Un mutuo a tasso variabile si configura come un finanziamento in cui l’indice degli interessi è soggetto alle fluttuazioni del mercato finanziario dei prestiti interbancari, così come al costo del denaro all’interno dell’area Euro.

È chiaro che nel momento in cui il mercato è in ribasso, la rata del mutuo sarà più leggera; viceversa, qualora il costo del denaro e i mercati fossero in rialzo, l’importo di quest’ultima subirà un aumento proporzionale in percentuale.

Qual è l’indice di riferimento per un mutuo a tasso variabile?

Di solito l’indice di riferimento è l’Euribor, che come sappiamo è il tasso relativo ai prestiti interbancari, e che presenta differenti aliquote percentuali in base alla sua scadenza (mensile, trimestrale, semestrale o annuale). È chiaro che più è lungo il periodo di riferimento, più elevato sarà il tasso.

Il mutuo a tasso variabile con cap: per fissare un tetto alle oscillazioni del mercato

Una soluzione molto interessante all’interno dei mutui a tasso variabile è rappresentata dal mutuo con cap, ossia da un finanziamento che prevede da contratto un tetto massimo di interessi oltre cui il cliente non andrà a pagare la differenza rispetto all’andamento del mercato finanziario.

In altre parole, qualora l’Euribor superi la soglia prevista, andrete a pagare sempre la percentuale stabilita come tasso massimo e non di più.
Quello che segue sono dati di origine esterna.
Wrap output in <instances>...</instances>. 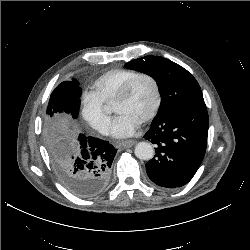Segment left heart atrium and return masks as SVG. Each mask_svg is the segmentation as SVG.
Wrapping results in <instances>:
<instances>
[{"label": "left heart atrium", "instance_id": "39dd6f15", "mask_svg": "<svg viewBox=\"0 0 250 250\" xmlns=\"http://www.w3.org/2000/svg\"><path fill=\"white\" fill-rule=\"evenodd\" d=\"M139 122L127 114H119L113 122L111 134L115 137H127L133 135L139 127Z\"/></svg>", "mask_w": 250, "mask_h": 250}]
</instances>
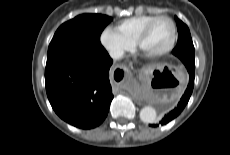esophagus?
Returning <instances> with one entry per match:
<instances>
[{
  "mask_svg": "<svg viewBox=\"0 0 230 155\" xmlns=\"http://www.w3.org/2000/svg\"><path fill=\"white\" fill-rule=\"evenodd\" d=\"M125 70V73L127 74L128 73V70L126 68H123Z\"/></svg>",
  "mask_w": 230,
  "mask_h": 155,
  "instance_id": "34e87169",
  "label": "esophagus"
}]
</instances>
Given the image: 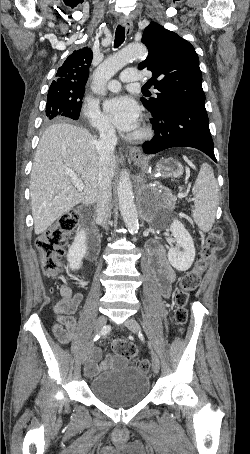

Quali sono i benefici e gli svantaggi di un mutuo a tasso variabile?

In primo luogo questo tipo di finanziamento si adatta bene ai periodi di stagnazione del mercato, in cui si può approfittare dei bassi interessi per risparmiare qualche soldo sulla rata mensile.

Tuttavia come sappiamo i mercati fisiologicamente subiscono dei rialzi, che possono mettervi in condizione di non essere più in grado di pagare la quota mensile, in virtù di fluttuazioni anche molto ampie.

Questo rischio rende perciò il mutuo a tasso variabile una soluzione ideale per tutti coloro che hanno una solida situazione finanziaria alle spalle, che possa far fronte a un rialzo consistente del tasso d’interesse, e che permetta al contempo di speculare a livello finanziario giocando con le fluttuazioni di mercato.

In un periodo come quello attuale, in cui il costo del denaro è basso e i tassi Euribor presentano valori percentuali anche negativi, un mutuo a tasso variabile è perciò molto conveniente; ma prima di optare per questa soluzione, prendete in considerazione il fatto che a lungo termine non è possibile prevedere di quanto i tassi potranno rialzarsi.

Ecco un buon motivo per scegliere o un mutuo con cap, oppure una soluzione che preveda la riconversione del medesimo in un finanziamento a tasso fisso.